Now, I'm not just saying this from the perspective of 'desyncs are bad', which incidently they are, but even ignoring the fact that it would destroy the immersion, and a fair bit of the enjoyment of the game, it will also damage the gameplay itself. Let's have an example. You're fighting a boss with a friend, but due to the intentional lack of syncing, you are each fighting it on opposite sides of the boss chamber. Due to this, you won't be able to see what the other player is casting.
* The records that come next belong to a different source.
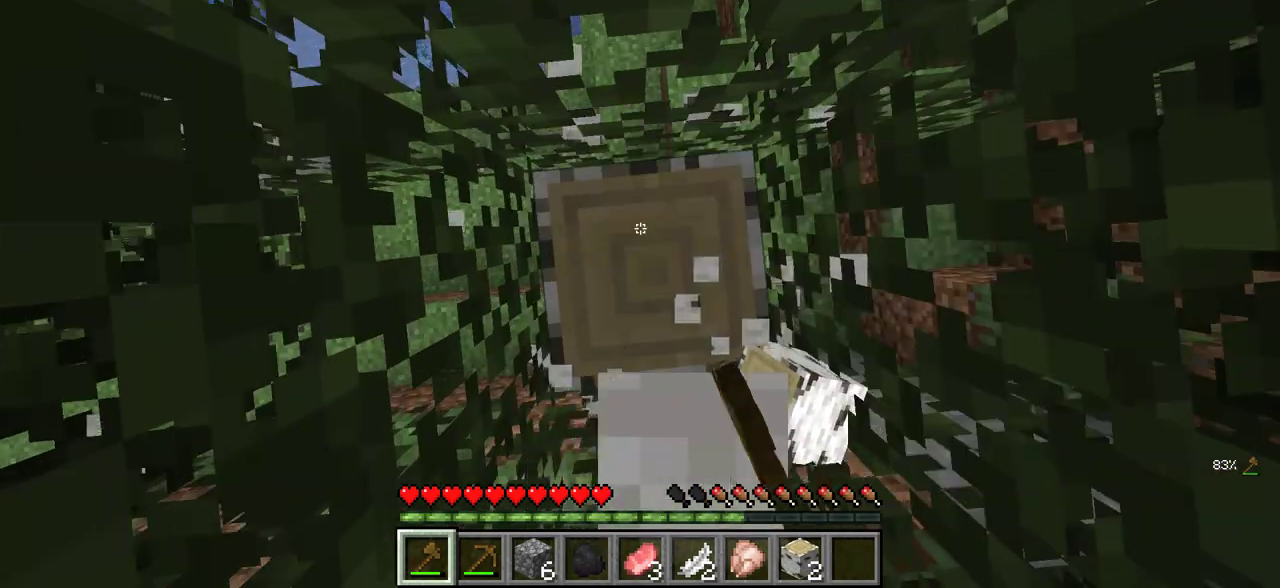
{"keys": [], "mouse": ["left"], "events": []}
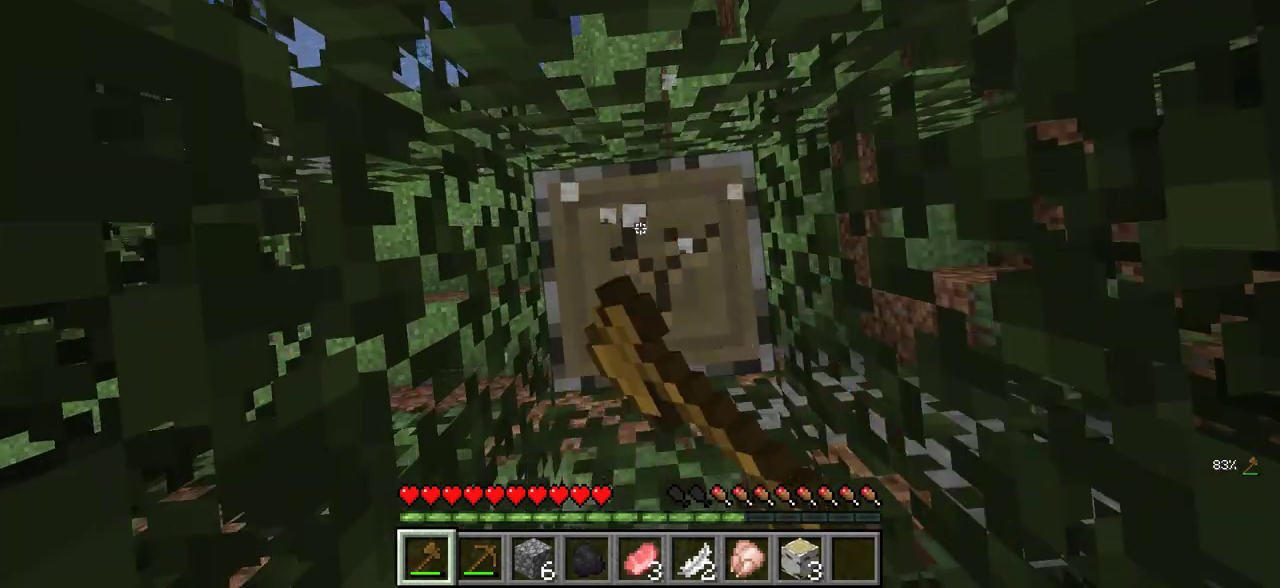
{"keys": [], "mouse": ["left"], "events": [[383, "s", "down"], [483, "s", "up"]]}
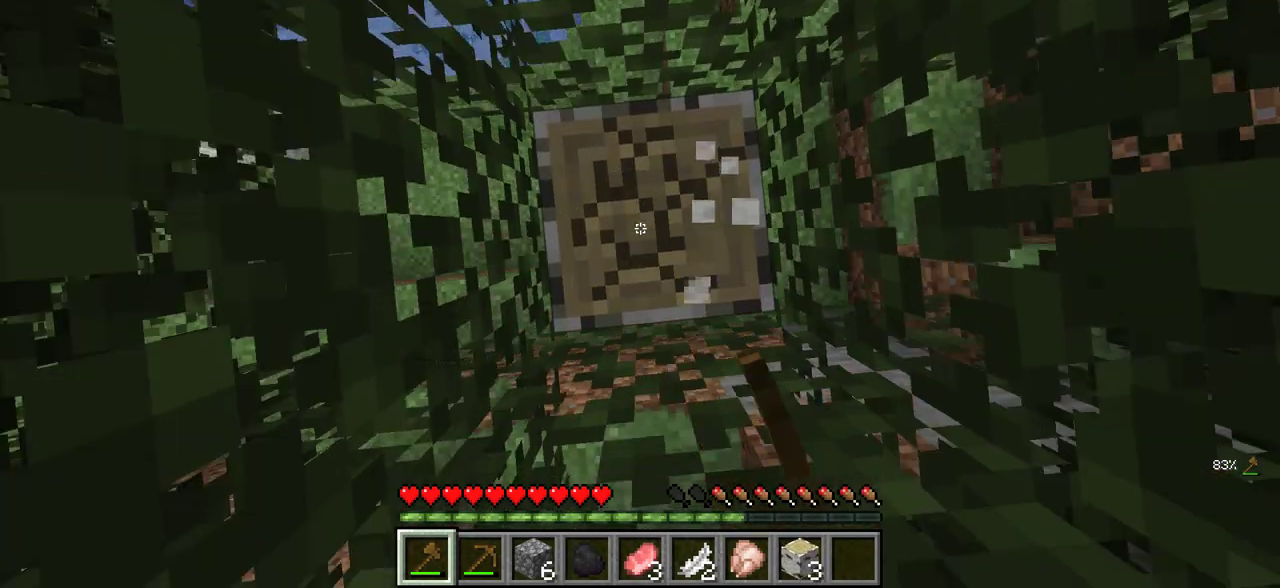
{"keys": [], "mouse": ["left"], "events": []}
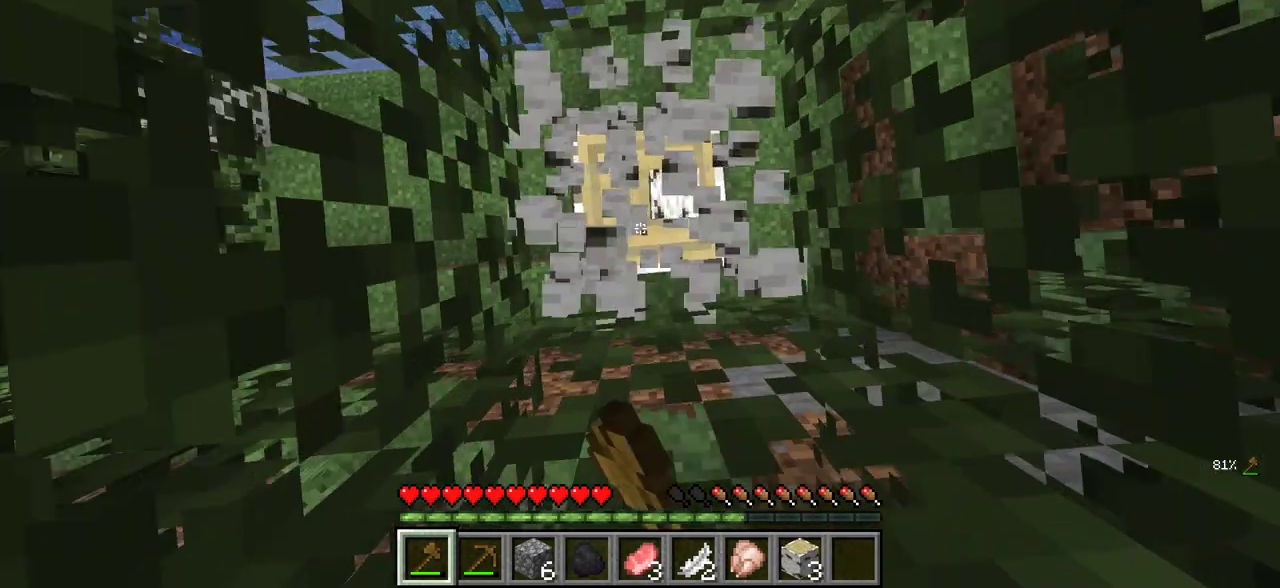
{"keys": [], "mouse": ["left"], "events": []}
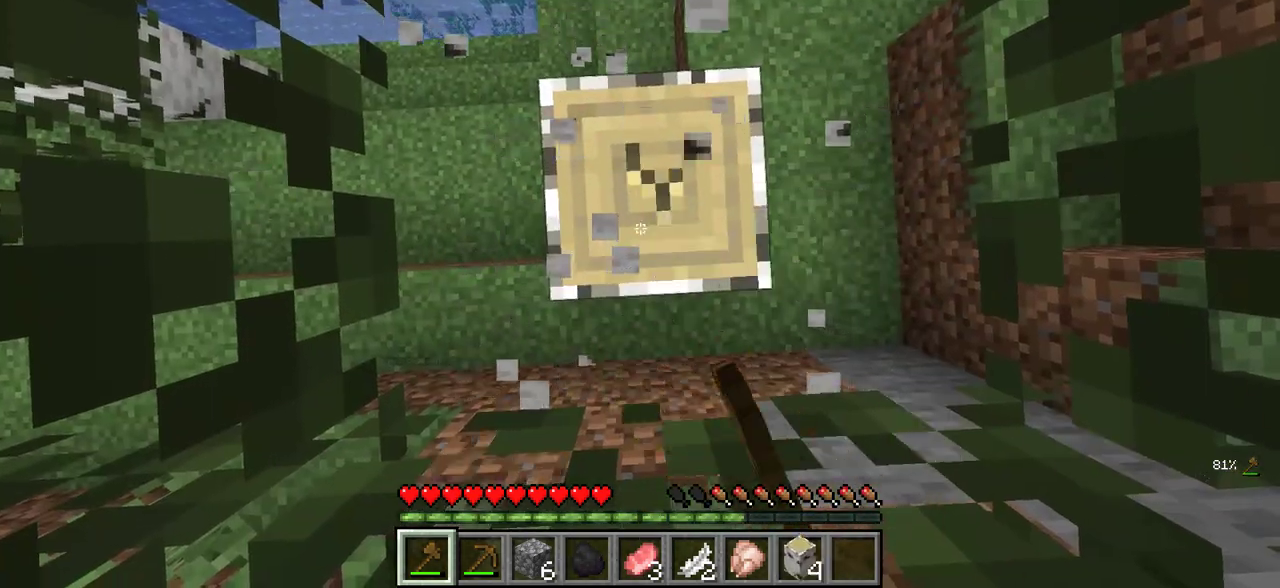
{"keys": [], "mouse": ["left"], "events": []}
Not seeing what your friend is casting means that you won't know what resistances the boss is building up, or how to deal the most damage etc.

Ideally, I would suggest that you invest the time now to make this work without latency issues, because guranteed that if you do, the game will be much better off for it later. However, if all else fails, at least consider leaving an option in the multiplayer, allowing people to select whether they wish to play with lower quality gameplay, but higher performance or with potential latency issues, depending on their network connection. That way, people can decide for themselves.
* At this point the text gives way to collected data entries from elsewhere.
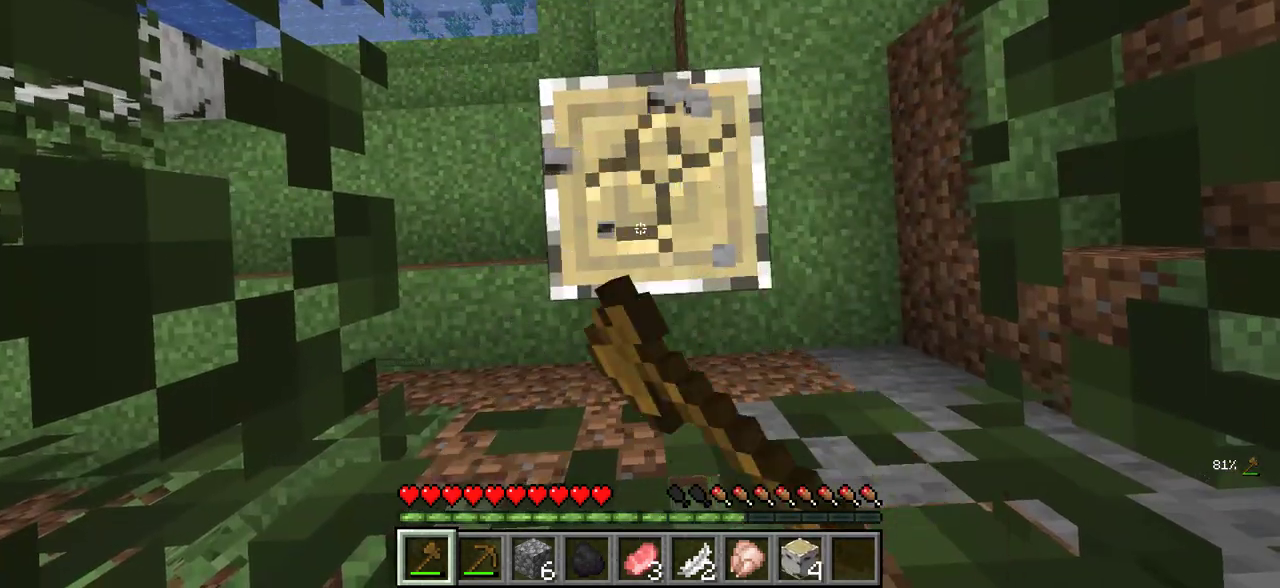
{"keys": [], "mouse": ["left"], "events": []}
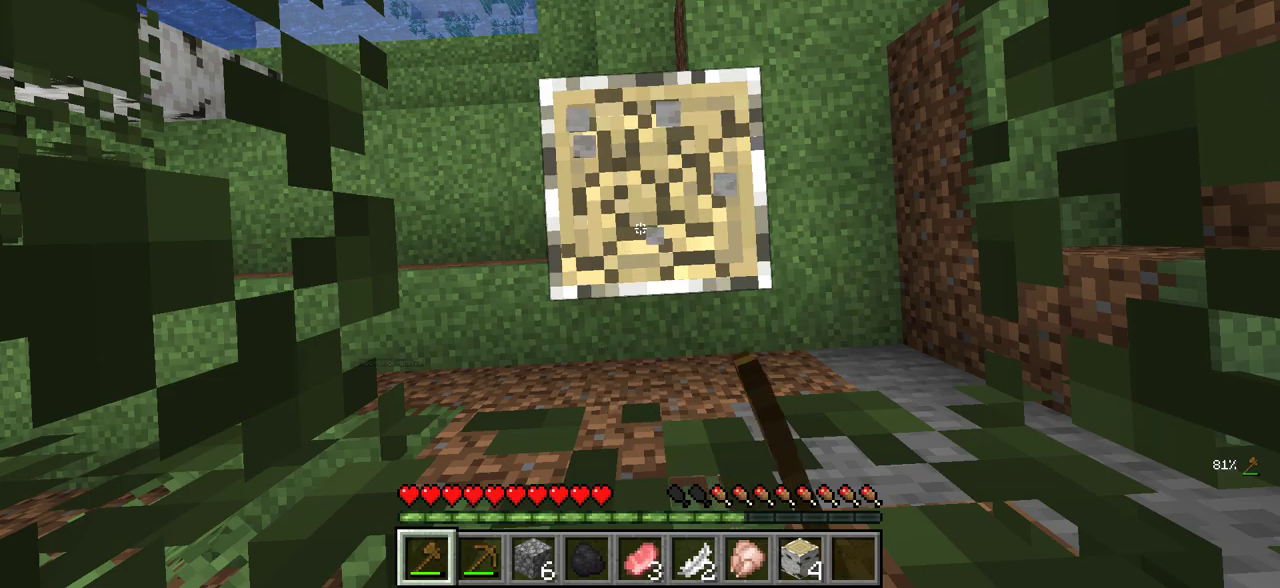
{"keys": [], "mouse": ["left"], "events": []}
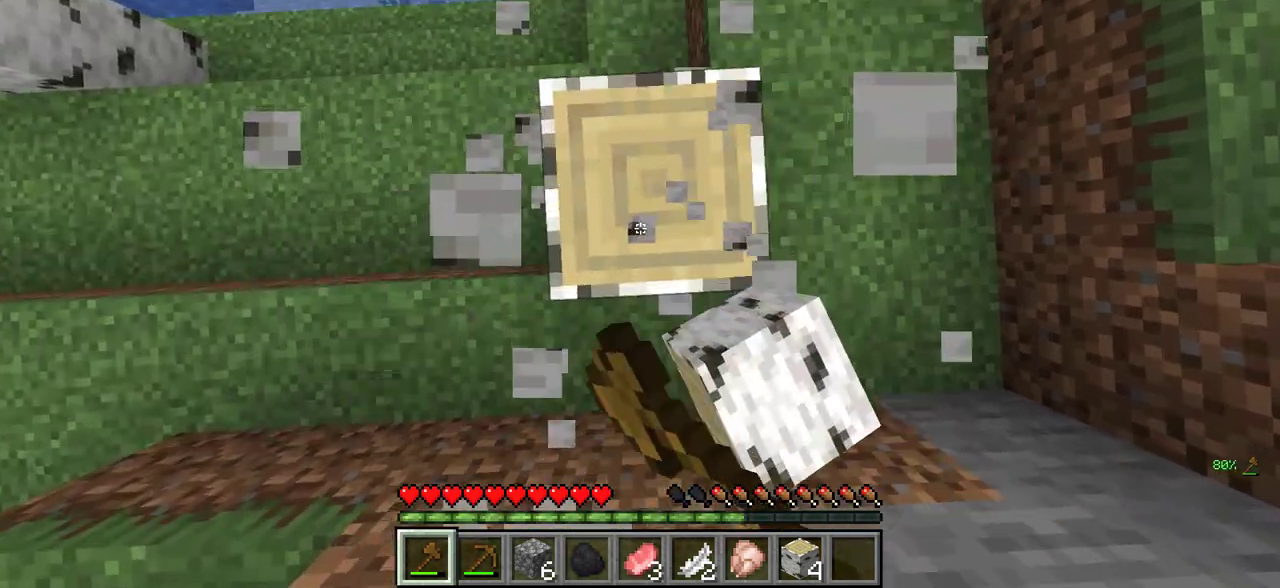
{"keys": [], "mouse": ["left"], "events": []}
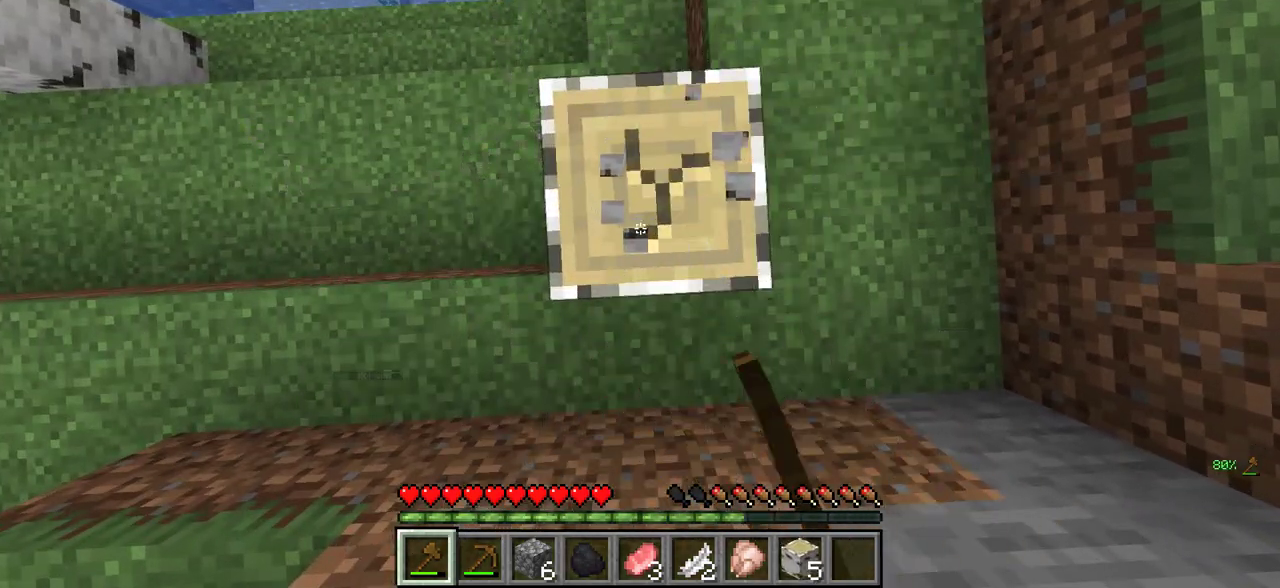
{"keys": [], "mouse": ["left"], "events": []}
I truly do hope that you do correct this issue, because if you do not, me and pretty much everyone I know will have wasted our money. I don't say that because it's a bad game (we all love the game), but simply because we've already been through this scenario with Lost Planet 2, and as I said, having those kinds of desync issues simply destroys all enjoyment we could get from the game.
TagsNo tags attached.
Internal WeightDiscussion Only

Activities

keith.lamothe

Dec 4, 2011 6:04 pm

administrator   ~0017676

First: there's been a fair bit of feedback like yours, and I'm certainly thinking it over. I think you (and the others) have a point about the current model not really delivering a satisfying experience.

But: even upon examining all the examples I've seen given of games that "do it right", none of them are actually trying to accomplish the same gameplay goals we are, and are simply getting around the same basic constraints by compromising a different thing (the game simply waits until everyone's in sync like AIW, the game lets monsters and projectiles jump around like Terraria, never having fast-moving skillshots like WoW [I think], etc). And this is the reason for the decision to switch to the positions-diverge model: no other model would let us deliver a _playable_ (to say nothing of satisfying) multiplayer experience _at all_. It was either that or cut multiplayer as a feature. Which I suppose is still a possibility but only if we really can't find any satisfactory way.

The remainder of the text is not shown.